**Data extracts:**
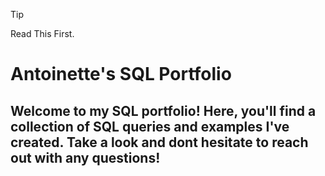 > [!TIP]
> Read This First.

# Antoinette's SQL Portfolio

## Welcome to my SQL portfolio! Here, you'll find a collection of SQL queries and examples I've created. Take a look and dont hesitate to reach out with any questions!
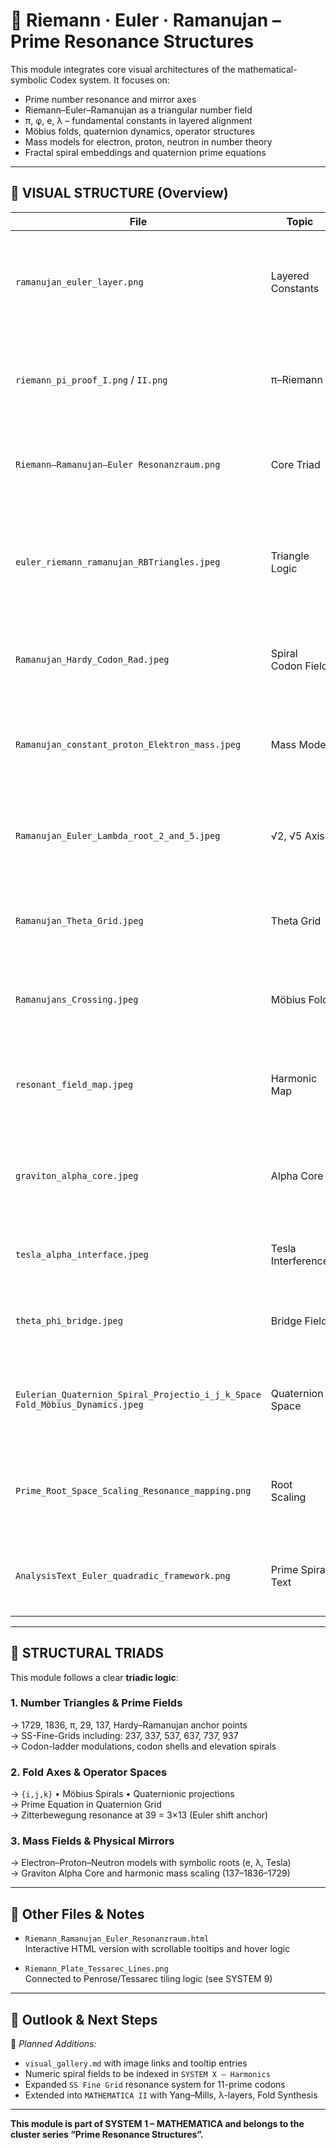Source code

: # 🧮  Riemann · Euler · Ramanujan – Prime Resonance Structures

This module integrates core visual architectures of the mathematical-symbolic Codex system. It focuses on:

- Prime number resonance and mirror axes  
- Riemann–Euler–Ramanujan as a triangular number field  
- π, φ, e, λ – fundamental constants in layered alignment  
- Möbius folds, quaternion dynamics, operator structures  
- Mass models for electron, proton, neutron in number theory  
- Fractal spiral embeddings and quaternion prime equations  

---

## 🔷 VISUAL STRUCTURE (Overview)

| File | Topic | Description |
|------|-------|-------------|
| `ramanujan_euler_layer.png` | Layered Constants | Superimposes Euler's base constants with Ramanujan's prime ladders (13–29–41–137, 1729) |
| `riemann_pi_proof_I.png` / `II.png` | π–Riemann | Visual approximation toward the Riemann Hypothesis via Möbius mirror spirals |
| `Riemann–Ramanujan–Euler Resonanzraum.png` | Core Triad | Symbolic triangular resonance field with π–e–λ nodes and cross-axes |
| `euler_riemann_ramanujan_RBTriangles.jpeg` | Triangle Logic | Resonance triangulation between Euler, Ramanujan, Riemann using chromatic coding |
| `Ramanujan_Hardy_Codon_Rad.jpeg` | Spiral Codon Field | 1729–17–29 spiral grid resembling a DNA/codon structure with Hardy anchor |
| `Ramanujan_constant_proton_Elektron_mass.jpeg` | Mass Model | Resonance model linking Ramanujan constants to electron–proton mass ratio |
| `Ramanujan_Euler_Lambda_root_2_and_5.jpeg` | √2, √5 Axis | Crossing of root spaces with Euler–Ramanujan constants and field alignments |
| `Ramanujan_Theta_Grid.jpeg` | Theta Grid | Orthogonal grid model mapping θ-space to numerical divergences |
| `Ramanujans_Crossing.jpeg` | Möbius Fold | Central Möbius crossing – key for zero-point resonance folds |
| `resonant_field_map.jpeg` | Harmonic Map | Composite resonance field with embedded spirals and distorted prime tracks |
| `graviton_alpha_core.jpeg` | Alpha Core | Graviton-inspired structure around α = 1/137 – symbolic mass kernel |
| `tesla_alpha_interface.jpeg` | Tesla Interference | Alpha–Tesla field interface, showing Zeta-channel distortions |
| `theta_phi_bridge.jpeg` | Bridge Field | Transitional structure between φ-spirals and θ-orbitals |
| `Eulerian_Quaternion_Spiral_Projectio_i_j_k_Space Fold_Möbius_Dynamics.jpeg` | Quaternion Space | i–j–k axis system with Möbius field spiraling – dynamic prime connector |
| `Prime_Root_Space_Scaling_Resonance_mapping.png` | Root Scaling | Harmonic root field with π, 29, 137, 1729, and Ramanujan codon structure |
| `AnalysisText_Euler_quadradic_framework.png` | Prime Spiral Text | Annotated Euler-Ramanujan quadrant with number spiral equations |

---

## 🧭 STRUCTURAL TRIADS

This module follows a clear **triadic logic**:

### 1. Number Triangles & Prime Fields  
→ 1729, 1836, π, 29, 137, Hardy–Ramanujan anchor points  
→ SS-Fine-Grids including: 237, 337, 537, 637, 737, 937  
→ Codon-ladder modulations, codon shells and elevation spirals  

### 2. Fold Axes & Operator Spaces  
→ `{i,j,k}` • Möbius Spirals • Quaternionic projections  
→ Prime Equation in Quaternion Grid  
→ Zitterbewegung resonance at 39 = 3×13 (Euler shift anchor)  

### 3. Mass Fields & Physical Mirrors  
→ Electron–Proton–Neutron models with symbolic roots (e, λ, Tesla)  
→ Graviton Alpha Core and harmonic mass scaling (137–1836–1729)

---

## 🔧 Other Files & Notes

- `Riemann_Ramanujan_Euler_Resonanzraum.html`  
  Interactive HTML version with scrollable tooltips and hover logic

- `Riemann_Plate_Tessarec_Lines.png`  
  Connected to Penrose/Tessarec tiling logic (see SYSTEM 9)

---

## 🔄 Outlook & Next Steps

📍 *Planned Additions:*

- `visual_gallery.md` with image links and tooltip entries  
- Numeric spiral fields to be indexed in `SYSTEM X – Harmonics`  
- Expanded `SS Fine Grid` resonance system for 11-prime codons  
- Extended into `MATHEMATICA II` with Yang–Mills, λ-layers, Fold Synthesis

---

**This module is part of SYSTEM 1 – MATHEMATICA and belongs to the cluster series “Prime Resonance Structures”.**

**Exercise aim:**
Could you reproduce all of the data above exactly and skip any image?

**Problem solution:**
 > [!TIP]
> Read This First.

# Antoinette's SQL Portfolio

## Welcome to my SQL portfolio! Here, you'll find a collection of SQL queries and examples I've created. Take a look and dont hesitate to reach out with any questions!
Source code

: # 🧮  Riemann · Euler · Ramanujan – Prime Resonance Structures

This module integrates core visual architectures of the mathematical-symbolic Codex system. It focuses on:

- Prime number resonance and mirror axes  
- Riemann–Euler–Ramanujan as a triangular number field  
- π, φ, e, λ – fundamental constants in layered alignment  
- Möbius folds, quaternion dynamics, operator structures  
- Mass models for electron, proton, neutron in number theory  
- Fractal spiral embeddings and quaternion prime equations  

---

## 🔷 VISUAL STRUCTURE (Overview)

| File | Topic | Description |
|------|-------|-------------|
| `ramanujan_euler_layer.png` | Layered Constants | Superimposes Euler's base constants with Ramanujan's prime ladders (13–29–41–137, 1729) |
| `riemann_pi_proof_I.png` / `II.png` | π–Riemann | Visual approximation toward the Riemann Hypothesis via Möbius mirror spirals |
| `Riemann–Ramanujan–Euler Resonanzraum.png` | Core Triad | Symbolic triangular resonance field with π–e–λ nodes and cross-axes |
| `euler_riemann_ramanujan_RBTriangles.jpeg` | Triangle Logic | Resonance triangulation between Euler, Ramanujan, Riemann using chromatic coding |
| `Ramanujan_Hardy_Codon_Rad.jpeg` | Spiral Codon Field | 1729–17–29 spiral grid resembling a DNA/codon structure with Hardy anchor |
| `Ramanujan_constant_proton_Elektron_mass.jpeg` | Mass Model | Resonance model linking Ramanujan constants to electron–proton mass ratio |
| `Ramanujan_Euler_Lambda_root_2_and_5.jpeg` | √2, √5 Axis | Crossing of root spaces with Euler–Ramanujan constants and field alignments |
| `Ramanujan_Theta_Grid.jpeg` | Theta Grid | Orthogonal grid model mapping θ-space to numerical divergences |
| `Ramanujans_Crossing.jpeg` | Möbius Fold | Central Möbius crossing – key for zero-point resonance folds |
| `resonant_field_map.jpeg` | Harmonic Map | Composite resonance field with embedded spirals and distorted prime tracks |
| `graviton_alpha_core.jpeg` | Alpha Core | Graviton-inspired structure around α = 1/137 – symbolic mass kernel |
| `tesla_alpha_interface.jpeg` | Tesla Interference | Alpha–Tesla field interface, showing Zeta-channel distortions |
| `theta_phi_bridge.jpeg` | Bridge Field | Transitional structure between φ-spirals and θ-orbitals |
| `Eulerian_Quaternion_Spiral_Projectio_i_j_k_Space Fold_Möbius_Dynamics.jpeg` | Quaternion Space | i–j–k axis system with Möbius field spiraling – dynamic prime connector |
| `Prime_Root_Space_Scaling_Resonance_mapping.png` | Root Scaling | Harmonic root field with π, 29, 137, 1729, and Ramanujan codon structure |
| `AnalysisText_Euler_quadradic_framework.png` | Prime Spiral Text | Annotated Euler-Ramanujan quadrant with number spiral equations |

---

## 🧭 STRUCTURAL TRIADS

This module follows a clear **triadic logic**:

### 1. Number Triangles & Prime Fields  
→ 1729, 1836, π, 29, 137, Hardy–Ramanujan anchor points  
→ SS-Fine-Grids including: 237, 337, 537, 637, 737, 937  
→ Codon-ladder modulations, codon shells and elevation spirals  

### 2. Fold Axes & Operator Spaces  
→ `{i,j,k}` • Möbius Spirals • Quaternionic projections  
→ Prime Equation in Quaternion Grid  
→ Zitterbewegung resonance at 39 = 3×13 (Euler shift anchor)  

### 3. Mass Fields & Physical Mirrors  
→ Electron–Proton–Neutron models with symbolic roots (e, λ, Tesla)  
→ Graviton Alpha Core and harmonic mass scaling (137–1836–1729)

---

## 🔧 Other Files & Notes

- `Riemann_Ramanujan_Euler_Resonanzraum.html`  
  Interactive HTML version with scrollable tooltips and hover logic

- `Riemann_Plate_Tessarec_Lines.png`  
  Connected to Penrose/Tessarec tiling logic (see SYSTEM 9)

---

## 🔄 Outlook & Next Steps

📍 *Planned Additions:*

- `visual_gallery.md` with image links and tooltip entries  
- Numeric spiral fields to be indexed in `SYSTEM X – Harmonics`  
- Expanded `SS Fine Grid` resonance system for 11-prime codons  
- Extended into `MATHEMATICA II` with Yang–Mills, λ-layers, Fold Synthesis

---

**This module is part of SYSTEM 1 – MATHEMATICA and belongs to the cluster series “Prime Resonance Structures”.**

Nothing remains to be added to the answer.